Use `lm` to fit the selected model using `training_fat`, and store the results in an object called `fat_bwd_generative`. 

> Enter the selected variables in the **same order** as they are in `training_fat`. This is not statistically needed, it's only needed to autograde this question.

*Fill out those parts indicated with `...`, uncomment the corresponding code in the cell below, and run it.*

In [None]:
# fat_bwd_generative <- ...(...,
#   ...
# )

# tidy(fat_bwd_generative)

# your code here
fail() # No Answer - remove if you provide an answer

In [None]:
test_2.3()

**Question 2.4**
<br>{points: 1}

Compute the coefficient of determination $R^2$ to evaluate the goodness of fit of the model.

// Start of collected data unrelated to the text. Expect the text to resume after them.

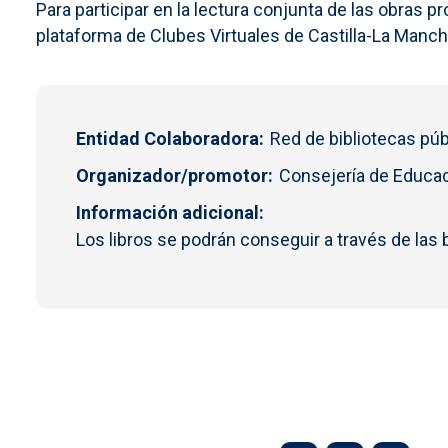
Para participar en la lectura conjunta de las obras 
plataforma de Clubes Virtuales de Castilla-La Manch
Entidad Colaboradora
Red de bibliotecas púb
Organizador/promotor
Consejería de Educac
Información adicional
Los libros se podrán conseguir a través de las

> Note that the evaluation is also based on data from `training_fat`

*Assign your answer to the object `answer2.4`. Your answer is a numeric object*

In [None]:
# *Your code goes here.*

# your code here
fail() # No Answer - remove if you provide an answer

In [None]:
test_2.4()

**Question 2.5**
<br>{points: 1}

Interpret the coefficient of determination $R^2$ computed in **Question 2.4** and comment on the goodness-of-fit of the selected model.

> *Your answer goes here.*

DOUBLE CLICK TO EDIT **THIS CELL** AND REPLACE THIS TEXT WITH YOUR ANSWER.

**Question 2.6**
<br>{points: 2}

Previous research has shown that while weight can be highly variable during the day and even across days, body circumference measurements (e.g., abdominal circumference) are more stable and better predictors of body fat. Using the results from **Question 2.3**, corroborate if the abdominal circumference, `abdom` is statistically (linearly) associated with the percent of body fat measured by `brozek` (at a significance level of 0.01). 

In your answer, include an interpretation of the estimated coefficients as well as the results of the $t$-tests reported using `tidy()`.

> *Your answer goes here.*

DOUBLE CLICK TO EDIT **THIS CELL** AND REPLACE THIS TEXT WITH YOUR ANSWER.